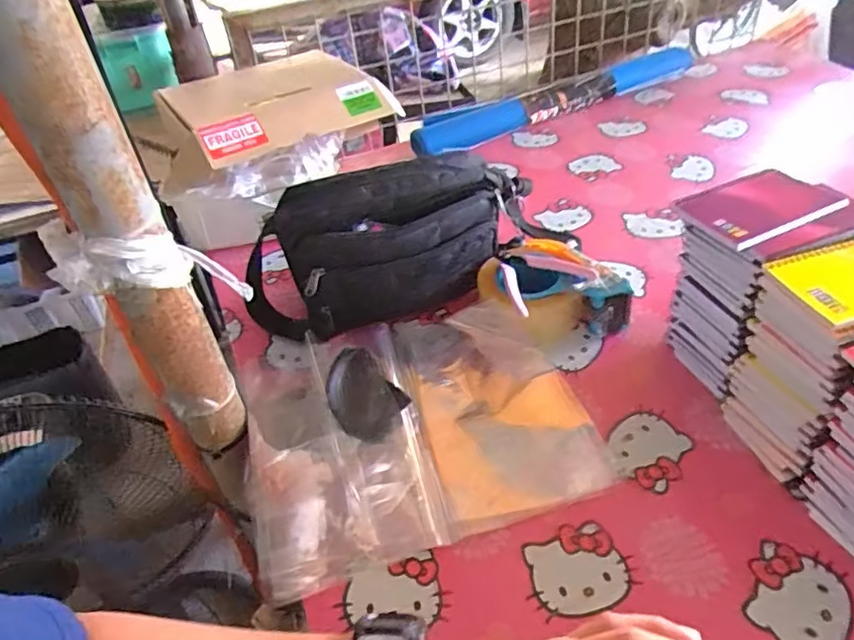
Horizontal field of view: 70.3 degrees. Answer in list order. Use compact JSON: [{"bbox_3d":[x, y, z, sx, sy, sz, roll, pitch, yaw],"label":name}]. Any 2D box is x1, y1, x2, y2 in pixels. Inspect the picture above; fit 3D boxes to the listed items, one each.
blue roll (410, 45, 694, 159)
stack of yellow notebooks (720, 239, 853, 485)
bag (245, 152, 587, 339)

To do: Everything from the line that contains "blue roll (410, 45, 694, 159)" through the final line of the listing is to be restated word for word, and nothing more.

Answer space:
blue roll (410, 45, 694, 159)
stack of yellow notebooks (720, 239, 853, 485)
bag (245, 152, 587, 339)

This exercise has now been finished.